Maureen Kearney est une employée syndicaliste CFDT du groupe AREVA. On prend le récit au moment où la CEO, Anne Lauvergeon, se fait remercier par le gouvernement et remplacer par un inconnu du grand public, Luc Oursel. Luc Oursel est bien décidé à redresser le groupe qui ne se porte pas si bien que ça.

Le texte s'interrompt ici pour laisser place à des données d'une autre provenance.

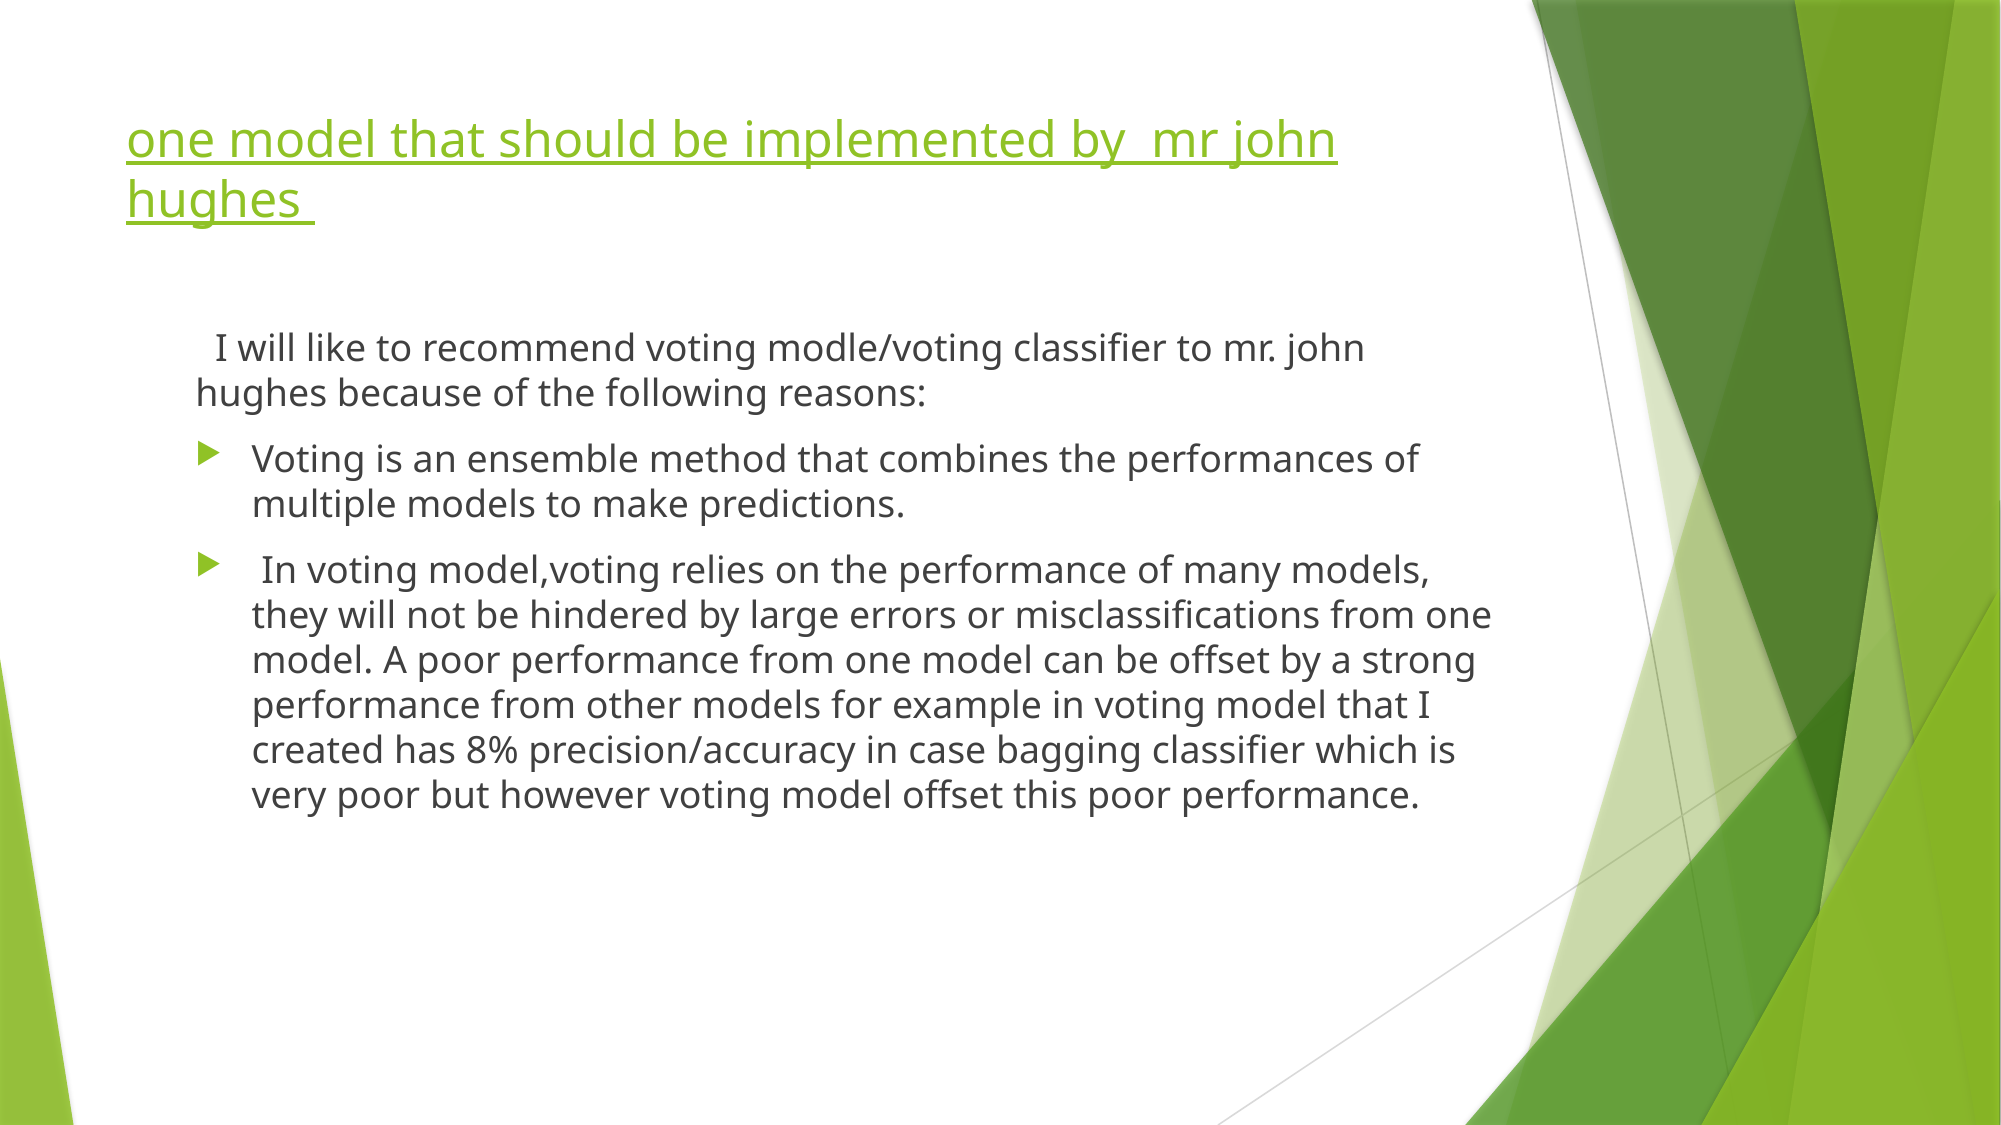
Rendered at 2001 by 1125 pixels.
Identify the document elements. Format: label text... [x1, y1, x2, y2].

list I will like to recommend voting modle/voting classifier to mr. john hughes because of the following reasons: Voting is an ensemble method that combines the performances of multiple models to make predictions. In voting model,voting relies on the performance of many models, they will not be hindered by large errors or misclassifications from one model. A poor performance from one model can be offset by a strong performance from other models for example in voting model that I created has 8% precision/accuracy in case bagging classifier which is very poor but however voting model offset this poor performance. [180, 316, 1522, 991]
title one model that should be implemented by mr john hughes [111, 99, 1522, 317]
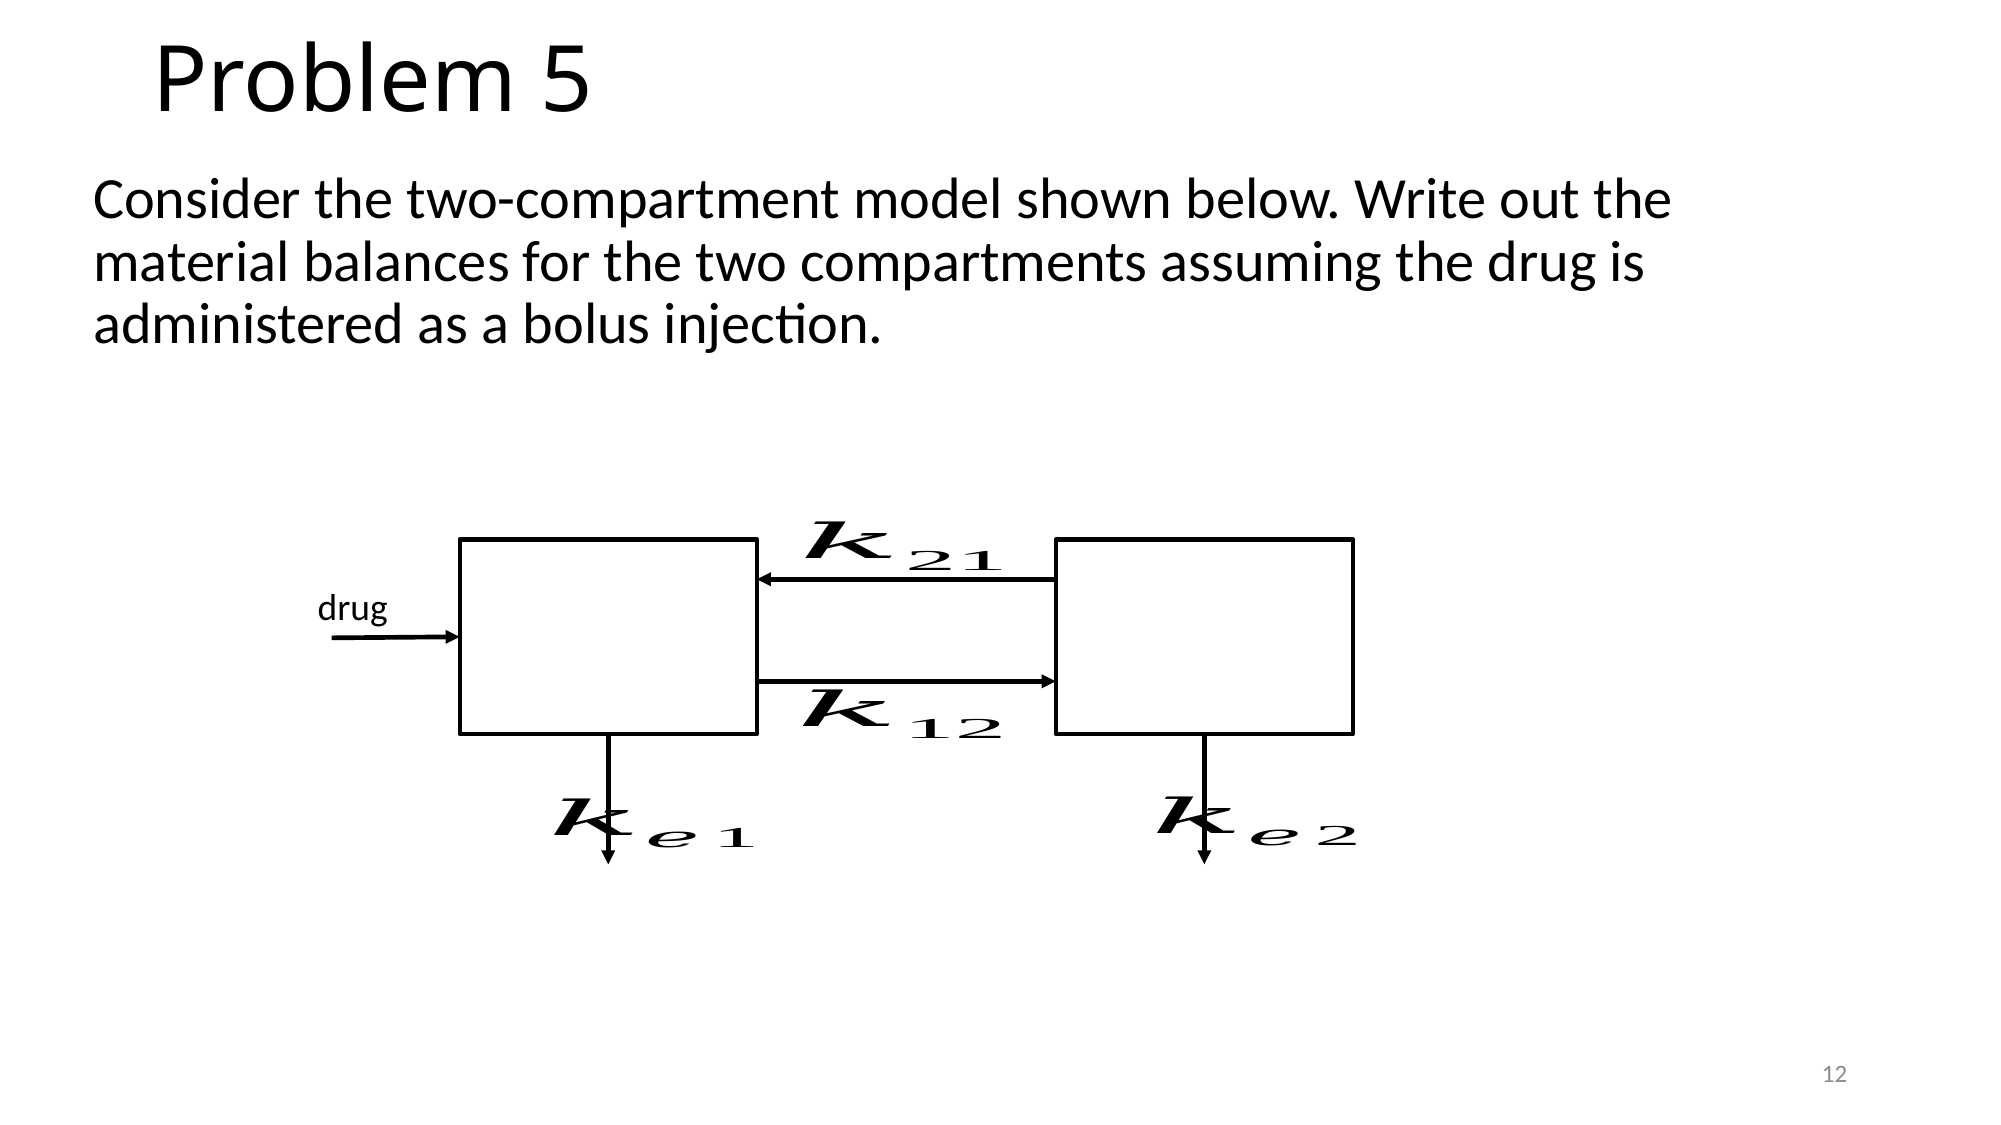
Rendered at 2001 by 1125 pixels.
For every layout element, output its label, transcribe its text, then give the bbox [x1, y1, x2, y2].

Maureen se méfie de Luc…

D’emblée, LA SYNDICALISTE se positionne comme une dénonciation en règle du machisme d’entreprise et ouis embraye très rapidement sur une machination en vue de dépouiller AREVA au profit des chinois et d’EDF. Et peu à peu, Maureen devient celle qui dénonce le possible deal et la cible des dirigeants de EDF et d’AREVA.

Complots, menaces psychologiques et physiques, LA SYNDICALISTE est bien sûr basé sur une histoire vraie relatant le combat de Maureen Kearney. Tiré d’un livre de la journaliste Caroline Michel-Aguirre qui relatait l’affaire, le film montre comment cet univers de grosse entreprise étatique est impitoyable et extrêmement violent.

Film très factuel, très démonstratif sur un monde d’hommes qui juge les femmes, LA SYNDICALISTE met en avant la façon dont les femmes passent de victimes à suspect sans avoir la possibilité de se défendre.

Réalisé par Jean-Paul Salomé (ARSENE LUPIN, LES FEMMES DE L’OMBRE), LA SYNDICALISTE bénéficie de l’interprétation parfaite d’Isabelle Huppert (qui a joué dans LA DARONNE, film de Salomé) dans un rôle de femme forte (un peu similaire à celui dans ELLE de Paul Verhoeven) et aussi d’excellents seconds rôles souvent à contre-emploi comme Marina Foïs ou François-Xavier Demaison.

LA SYNDICALISTE est une très bonne surprise qui montre que le cinéma français ne se résume pas à quelques comédies franchouillardes et souvent bas de plafond.